-- Task data start --
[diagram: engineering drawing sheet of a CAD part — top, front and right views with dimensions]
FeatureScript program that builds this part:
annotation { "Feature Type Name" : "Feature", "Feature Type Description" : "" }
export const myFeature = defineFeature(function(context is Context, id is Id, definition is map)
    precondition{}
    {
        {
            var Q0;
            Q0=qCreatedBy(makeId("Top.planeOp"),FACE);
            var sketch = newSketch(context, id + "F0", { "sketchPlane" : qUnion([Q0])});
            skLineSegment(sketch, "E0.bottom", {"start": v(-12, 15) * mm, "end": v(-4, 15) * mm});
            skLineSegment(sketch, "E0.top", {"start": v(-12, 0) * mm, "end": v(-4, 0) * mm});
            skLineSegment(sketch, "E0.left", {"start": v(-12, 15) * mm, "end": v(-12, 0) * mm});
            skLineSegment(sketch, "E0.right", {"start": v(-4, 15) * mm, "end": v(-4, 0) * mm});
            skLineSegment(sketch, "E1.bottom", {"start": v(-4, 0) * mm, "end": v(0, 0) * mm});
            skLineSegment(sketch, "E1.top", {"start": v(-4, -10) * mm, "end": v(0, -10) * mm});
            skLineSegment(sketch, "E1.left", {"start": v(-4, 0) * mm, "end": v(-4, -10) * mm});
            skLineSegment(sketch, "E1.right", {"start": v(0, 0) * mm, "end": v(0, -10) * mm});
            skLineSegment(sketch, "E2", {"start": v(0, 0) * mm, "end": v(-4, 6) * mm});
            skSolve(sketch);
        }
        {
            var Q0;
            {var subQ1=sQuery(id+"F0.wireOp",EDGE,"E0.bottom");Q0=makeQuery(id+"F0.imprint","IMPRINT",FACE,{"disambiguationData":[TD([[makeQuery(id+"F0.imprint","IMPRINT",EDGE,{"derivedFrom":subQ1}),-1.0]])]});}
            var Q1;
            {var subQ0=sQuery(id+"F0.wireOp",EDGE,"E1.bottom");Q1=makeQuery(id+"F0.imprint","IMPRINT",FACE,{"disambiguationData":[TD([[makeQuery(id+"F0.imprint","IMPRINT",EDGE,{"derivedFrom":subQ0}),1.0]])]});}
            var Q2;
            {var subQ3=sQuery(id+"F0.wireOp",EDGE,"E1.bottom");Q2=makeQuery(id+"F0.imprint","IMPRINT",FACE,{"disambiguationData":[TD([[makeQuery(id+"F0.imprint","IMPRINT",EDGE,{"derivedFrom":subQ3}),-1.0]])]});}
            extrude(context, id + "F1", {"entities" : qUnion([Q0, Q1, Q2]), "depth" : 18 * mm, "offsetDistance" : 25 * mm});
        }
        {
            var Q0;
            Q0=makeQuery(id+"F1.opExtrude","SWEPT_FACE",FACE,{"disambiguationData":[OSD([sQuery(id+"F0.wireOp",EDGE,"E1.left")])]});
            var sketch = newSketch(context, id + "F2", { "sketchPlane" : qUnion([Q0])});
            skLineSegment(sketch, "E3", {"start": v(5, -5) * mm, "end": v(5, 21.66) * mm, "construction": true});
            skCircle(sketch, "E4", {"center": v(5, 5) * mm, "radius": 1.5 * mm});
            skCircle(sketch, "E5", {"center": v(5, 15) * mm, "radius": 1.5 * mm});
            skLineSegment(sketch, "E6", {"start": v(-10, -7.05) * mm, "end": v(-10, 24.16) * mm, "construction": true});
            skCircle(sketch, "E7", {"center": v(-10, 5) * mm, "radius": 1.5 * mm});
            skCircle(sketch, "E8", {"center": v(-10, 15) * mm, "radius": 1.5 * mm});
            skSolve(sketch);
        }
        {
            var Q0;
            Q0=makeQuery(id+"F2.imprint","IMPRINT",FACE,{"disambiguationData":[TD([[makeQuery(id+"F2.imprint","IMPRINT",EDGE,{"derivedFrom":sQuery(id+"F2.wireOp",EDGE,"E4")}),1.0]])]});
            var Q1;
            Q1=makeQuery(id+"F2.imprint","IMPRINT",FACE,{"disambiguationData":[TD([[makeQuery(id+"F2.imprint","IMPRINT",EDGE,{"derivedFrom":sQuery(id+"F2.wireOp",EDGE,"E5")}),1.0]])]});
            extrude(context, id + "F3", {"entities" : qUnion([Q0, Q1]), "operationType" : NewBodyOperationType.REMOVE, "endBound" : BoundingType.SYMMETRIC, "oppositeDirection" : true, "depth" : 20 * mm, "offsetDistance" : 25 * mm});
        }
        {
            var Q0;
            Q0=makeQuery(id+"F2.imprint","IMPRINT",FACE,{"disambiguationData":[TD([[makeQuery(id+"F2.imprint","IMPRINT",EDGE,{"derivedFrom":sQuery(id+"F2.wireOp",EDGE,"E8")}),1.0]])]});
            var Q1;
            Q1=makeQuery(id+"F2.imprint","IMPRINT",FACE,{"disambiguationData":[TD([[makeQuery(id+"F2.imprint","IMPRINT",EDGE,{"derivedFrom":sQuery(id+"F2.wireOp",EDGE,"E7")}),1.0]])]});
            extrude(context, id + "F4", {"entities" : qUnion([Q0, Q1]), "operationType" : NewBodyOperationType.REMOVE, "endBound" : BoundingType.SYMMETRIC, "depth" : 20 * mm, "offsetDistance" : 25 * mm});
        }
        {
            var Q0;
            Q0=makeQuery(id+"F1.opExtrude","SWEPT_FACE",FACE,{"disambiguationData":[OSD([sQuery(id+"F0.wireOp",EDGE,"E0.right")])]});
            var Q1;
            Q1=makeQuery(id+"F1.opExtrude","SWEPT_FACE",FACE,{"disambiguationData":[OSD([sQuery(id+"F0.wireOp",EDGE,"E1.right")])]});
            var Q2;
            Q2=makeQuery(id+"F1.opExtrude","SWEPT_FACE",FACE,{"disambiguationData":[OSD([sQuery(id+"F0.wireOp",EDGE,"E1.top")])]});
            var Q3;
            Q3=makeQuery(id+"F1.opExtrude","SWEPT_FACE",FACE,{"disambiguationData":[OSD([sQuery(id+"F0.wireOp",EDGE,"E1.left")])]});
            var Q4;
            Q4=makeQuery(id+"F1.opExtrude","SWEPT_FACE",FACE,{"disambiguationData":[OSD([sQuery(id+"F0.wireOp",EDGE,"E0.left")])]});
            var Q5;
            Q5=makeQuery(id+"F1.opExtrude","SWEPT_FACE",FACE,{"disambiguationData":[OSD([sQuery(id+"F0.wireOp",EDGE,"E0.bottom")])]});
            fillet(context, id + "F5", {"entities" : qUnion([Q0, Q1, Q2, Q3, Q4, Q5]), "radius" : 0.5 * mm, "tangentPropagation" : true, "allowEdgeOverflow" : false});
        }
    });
-- Task data end --
Pull out each line of the records above that contains the string "right", and copy those lines in full. Case counts.

Written reply
[diagram: engineering drawing sheet of a CAD part — top, front and right views with dimensions]
            skLineSegment(sketch, "E0.right", {"start": v(-4, 15) * mm, "end": v(-4, 0) * mm});
            skLineSegment(sketch, "E1.right", {"start": v(0, 0) * mm, "end": v(0, -10) * mm});
            Q0=makeQuery(id+"F1.opExtrude","SWEPT_FACE",FACE,{"disambiguationData":[OSD([sQuery(id+"F0.wireOp",EDGE,"E0.right")])]});
            Q1=makeQuery(id+"F1.opExtrude","SWEPT_FACE",FACE,{"disambiguationData":[OSD([sQuery(id+"F0.wireOp",EDGE,"E1.right")])]});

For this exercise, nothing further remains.